With BigInt, it depends on how the data is encoded in the array. If it’s an array bytes of base-256 digits (bytes) in little-endian order (least significant first) like what is returned from digits, you can treat it as a polynomial and use evalpoly(BigInt(256), bytes).
(There are also lower-level functions Base.GMP.MPZ.export! and Base.GMP.MPZ.import! that interface the low-level GMP export/import functions, but these are currently undocumented. It seems like it would be worthwhile to have a documented fast path, analogous to Python’s int.from_bytes function, though a need for this doesn’t seem to have come up much.)
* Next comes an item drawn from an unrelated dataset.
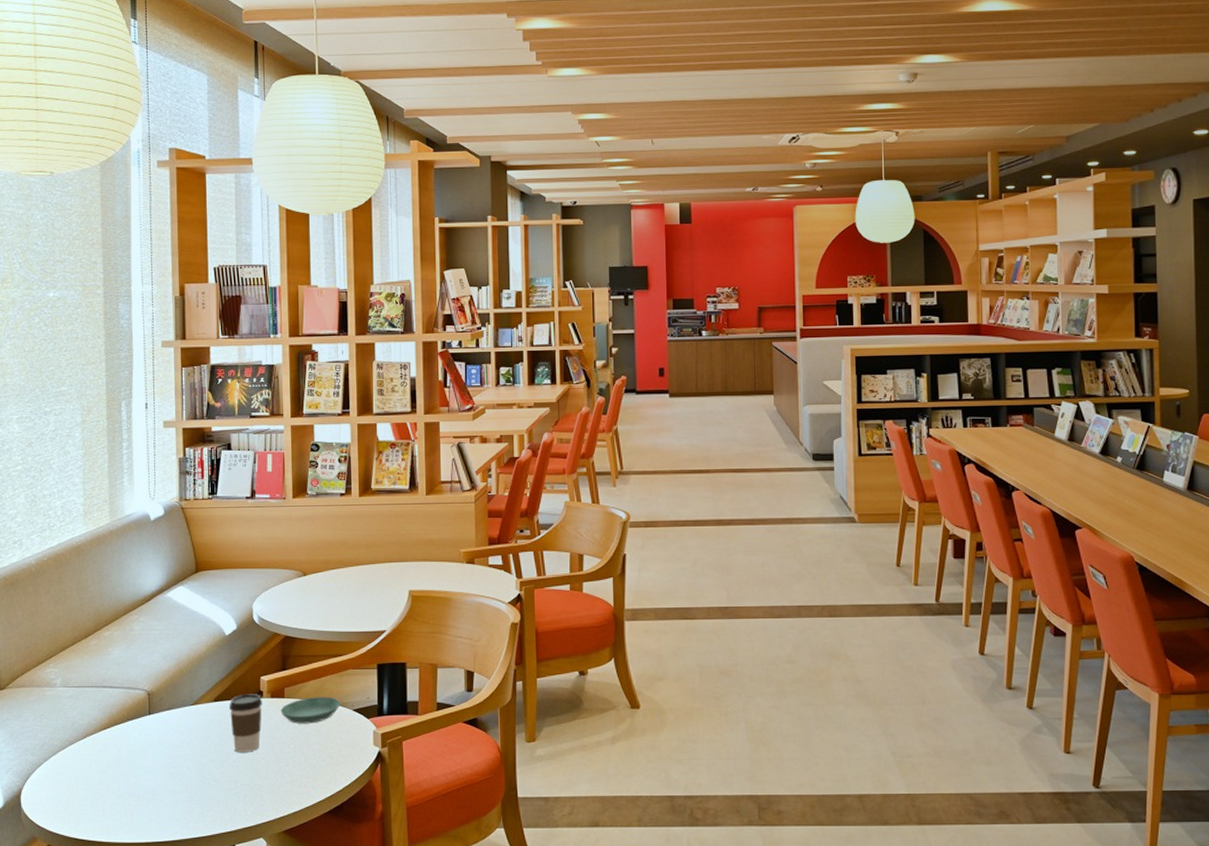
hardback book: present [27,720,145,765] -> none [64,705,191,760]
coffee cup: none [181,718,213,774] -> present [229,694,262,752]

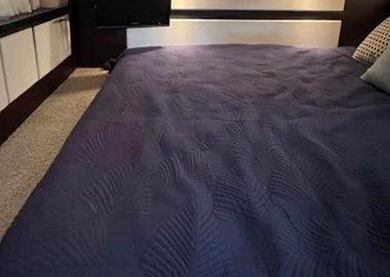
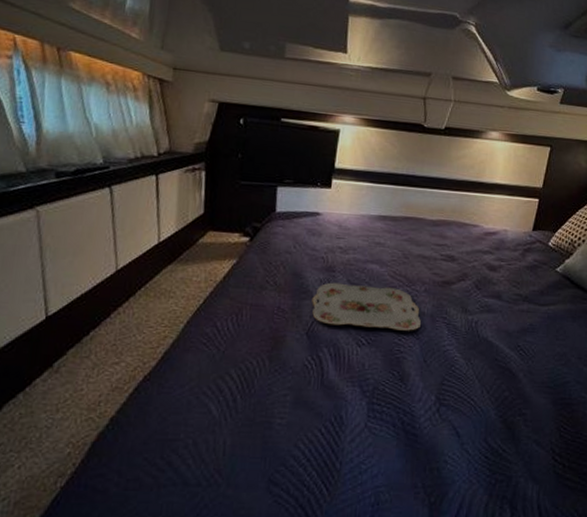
serving tray: none [162,101,251,136] -> present [312,282,422,331]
What are you trying to accomplish? Converting BigInt values to and from arrays of base-256 digits doesn’t seem to be a very common operation. You can use parse and string to convert from/to strings in various bases, typically for serialization (storage) purposes, and you can also use serialize/deserialize.
You can do bitwise operations directly on BigInt values. Can you give an example of an operation that you would need to perform that requires conversion to/from a byte array?
Or is it more that you want to encrypt/decrypt an arbitrary byte stream by treating chunks of it as bignums?
In principle there is an even more efficient option: call the low-level mpz_combit function to flip a single bit of a bignum. Currently, Julia doesn’t export any high-level interface to this, but you can “easily” write one:
function combit!(n::BigInt, bit::Integer)
@ccall "libgmp".__gmpz_combit(n::Ref{BigInt}, bit::Culong)::Cvoid
return n
end
combit(n::BigInt, bit::Integer) = combit!(deepcopy(n), bit)
Then you can do combit(n, ndigits(n, base=256) * 8 - 1) to flip the highest bit of the most significant byte, or even call combit! to change n in-place.
You may very well have additional reasons for writing it in C but if we’re only discussing speed,chances are that you can get about the same performance in Julia as in C.
Note that this requires additional care when doing bignum operations, because when writing high-level operations each bignum operation like x + y heap-allocates a new bignum for the result. When writing low-level code you really want to work in-place as much as possible, reusing one of the operands for the result.
Of course, in Julia you do have access to the low-level in-place GMP functions if you really want, and there have been some attempts (e.g. Inplace.jl) to provide a higher-level interface to this. But it is important to point out that highly optimized Julia bignum code may look quite different from high-level bignum code.
(But it’s still easier to optimize the Julia code, where you only need to make localized incremental changes, than it is to rewrite from scratch in C/C++.)